Lifting capacity was assessed with the use of a polished steel plate of optimal thickness (min. 20 mm), under perpendicular detachment force, whereas under shearing force the load capacity is reduced by as much as 5 times. Additionally, even a small distance between the magnet and the plate reduces the lifting capacity.

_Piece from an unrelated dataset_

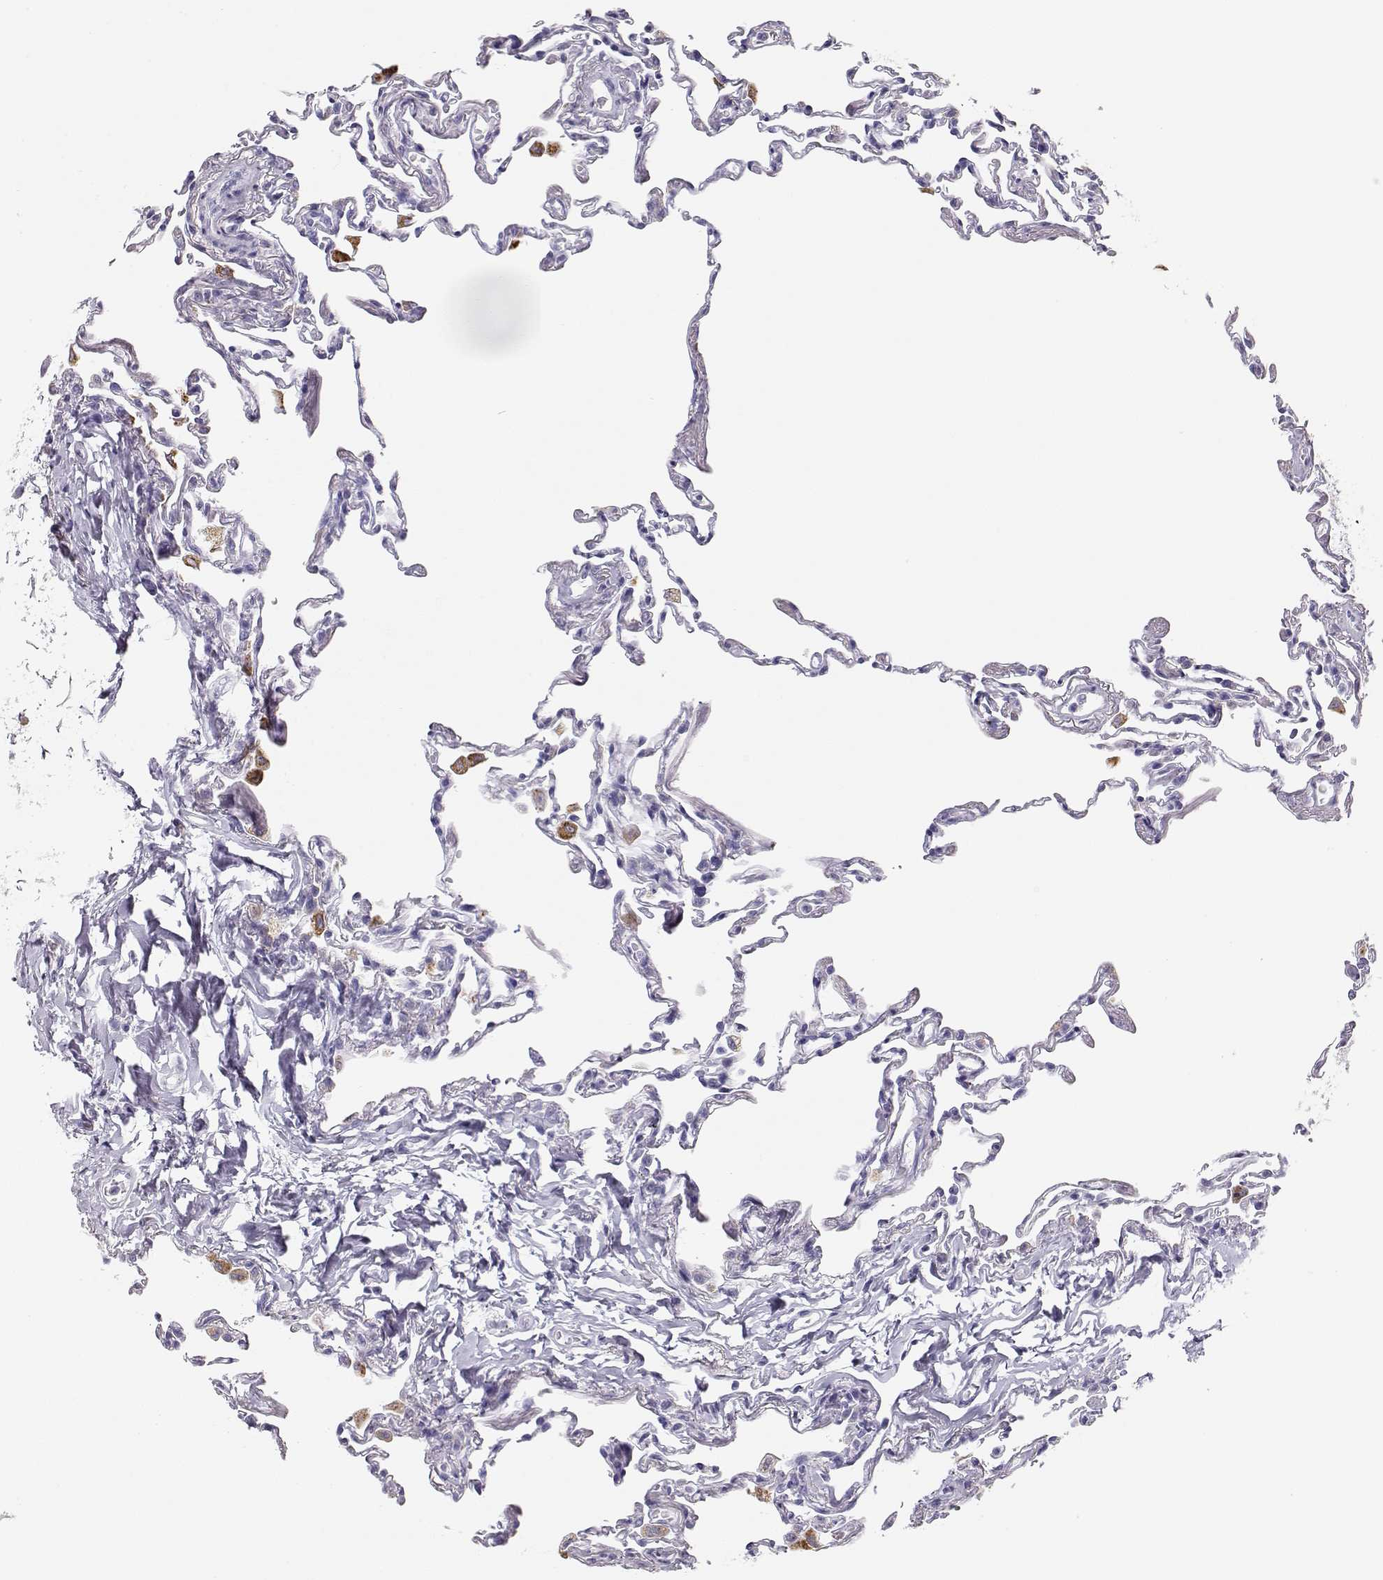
{"staining": {"intensity": "negative", "quantity": "none", "location": "none"}, "tissue": "lung", "cell_type": "Alveolar cells", "image_type": "normal", "snomed": [{"axis": "morphology", "description": "Normal tissue, NOS"}, {"axis": "topography", "description": "Lung"}], "caption": "The immunohistochemistry (IHC) micrograph has no significant staining in alveolar cells of lung.", "gene": "TKTL1", "patient": {"sex": "female", "age": 57}}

Precautions when working with neodymium magnets
Threat to navigation
Be aware: rare earth magnets produce a field that disrupts sensitive sensors. Keep a separation from your mobile, tablet, and navigation systems.
Magnetic media
Intense magnetic fields can corrupt files on credit cards, hard drives, and storage devices. Keep a distance of at least 10 cm.
Danger to the youngest
Absolutely store magnets out of reach of children. Risk of swallowing is high, and the consequences of magnets connecting inside the body are tragic.
Eye protection
Protect your eyes. Magnets can fracture upon violent connection, ejecting sharp fragments into the air. We recommend safety glasses.
Allergic reactions
Allergy Notice: The nickel-copper-nickel coating consists of nickel. If skin irritation appears, immediately stop working with magnets and wear gloves.
Serious injuries
Pinching hazard: The attraction force is so great that it can cause hematomas, pinching, and broken bones. Use thick gloves.
Maximum temperature
Standard neodymium magnets (grade N) undergo demagnetization when the temperature surpasses 80°C. This process is irreversible.
Conscious usage
Before starting, check safety instructions. Uncontrolled attraction can destroy the magnet or hurt your hand. Be predictive.
Fire warning
Dust produced during machining of magnets is combustible. Avoid drilling into magnets without proper cooling and knowledge.
Health Danger
Warning for patients: Powerful magnets affect electronics. Maintain minimum 30 cm distance or ask another person to work with the magnets.